• _DATA SECTION_:
===============

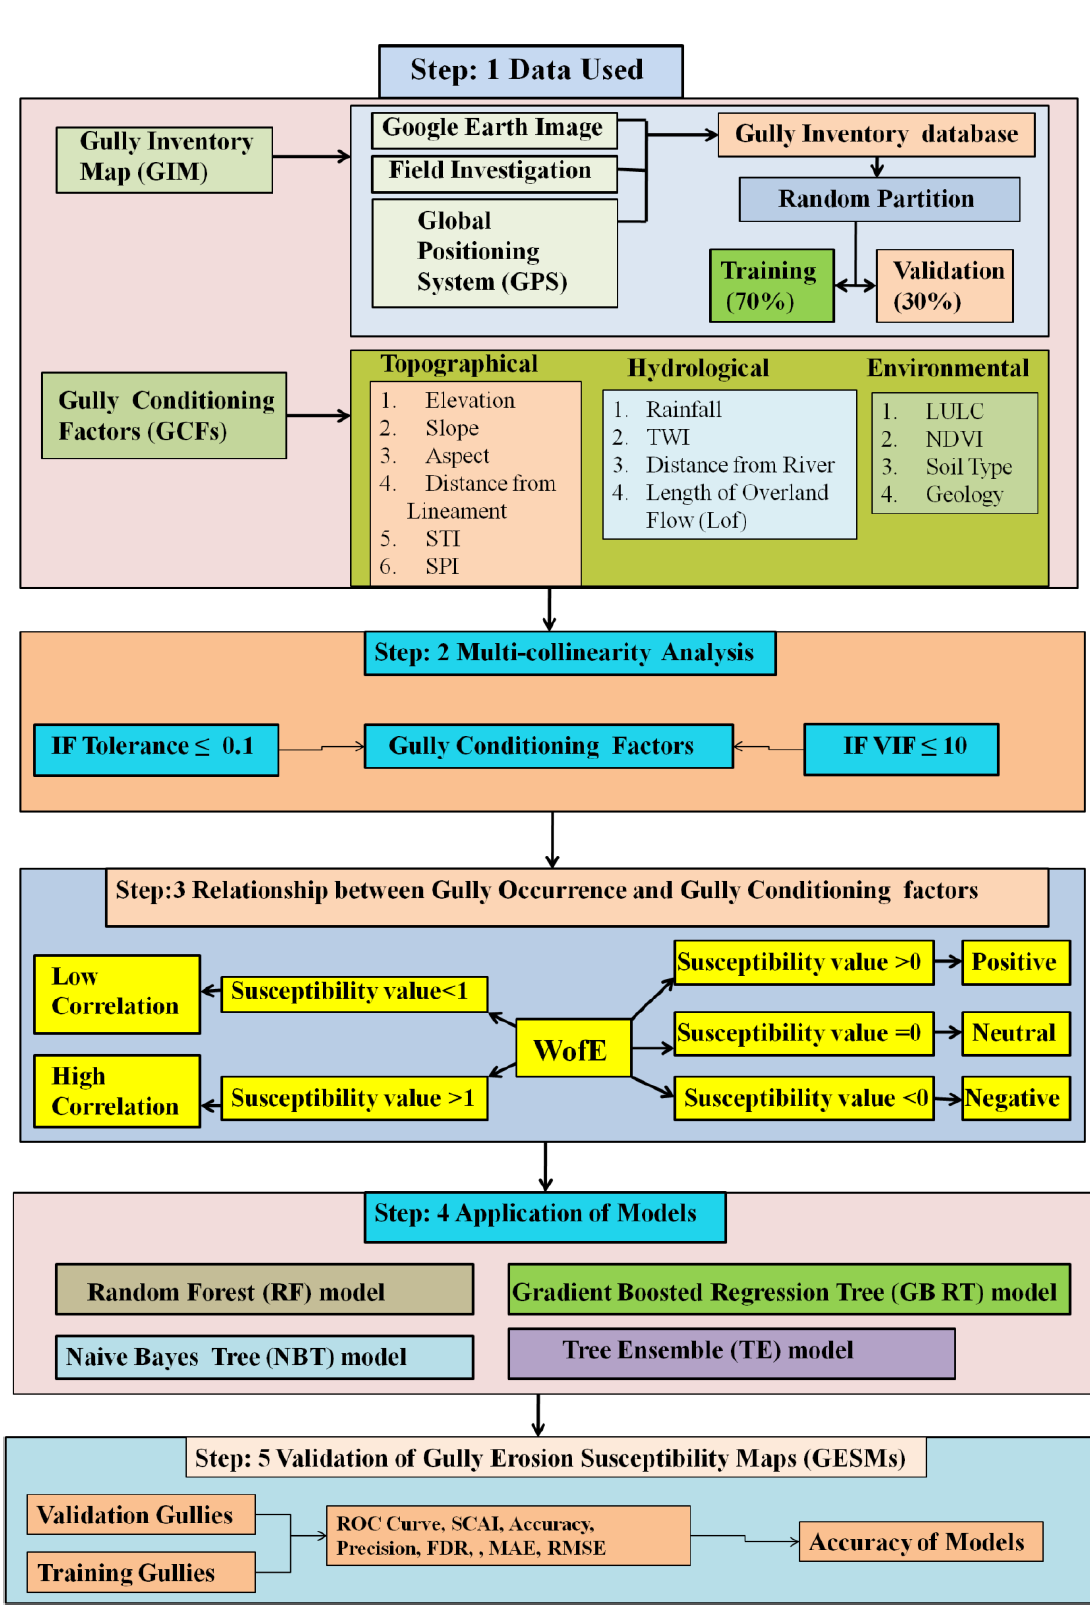
Figure 2. Flowchart showing the methodology of the present work.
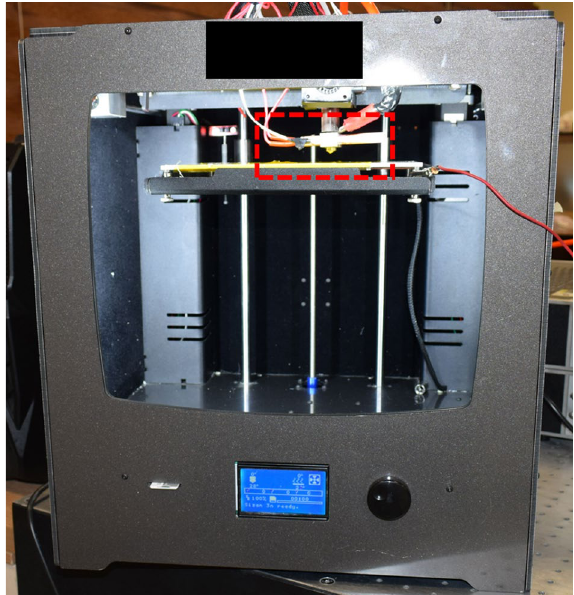
Figure 2. FDM 3D printer used in this study as the MEW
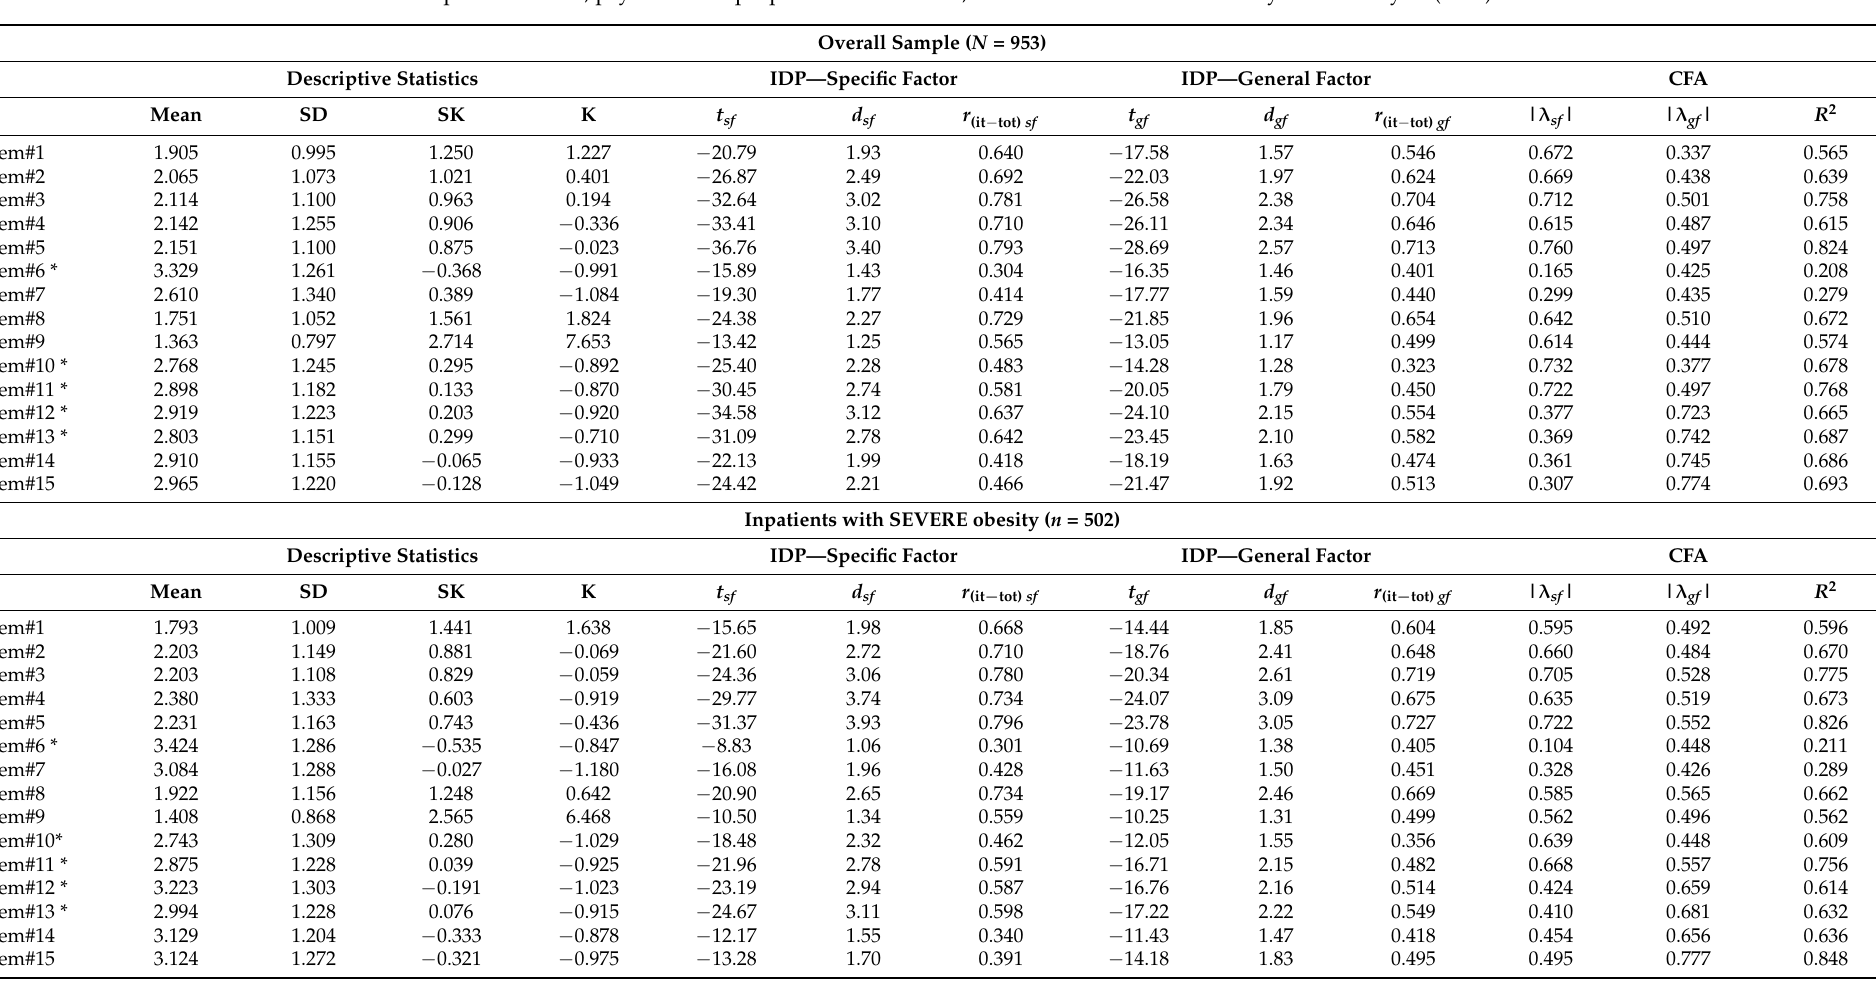
Table 1. Descriptive statistics, psychometric properties of each item, and results of the confirmatory factor analysis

===============

Reproduce the material in full, word for word, and omit the pictures.

Figure 2. Flowchart showing the methodology of the present work.
Figure 2. FDM 3D printer used in this study as the MEW
Table 1. Descriptive statistics, psychometric properties of each item, and results of the confirmatory factor analysis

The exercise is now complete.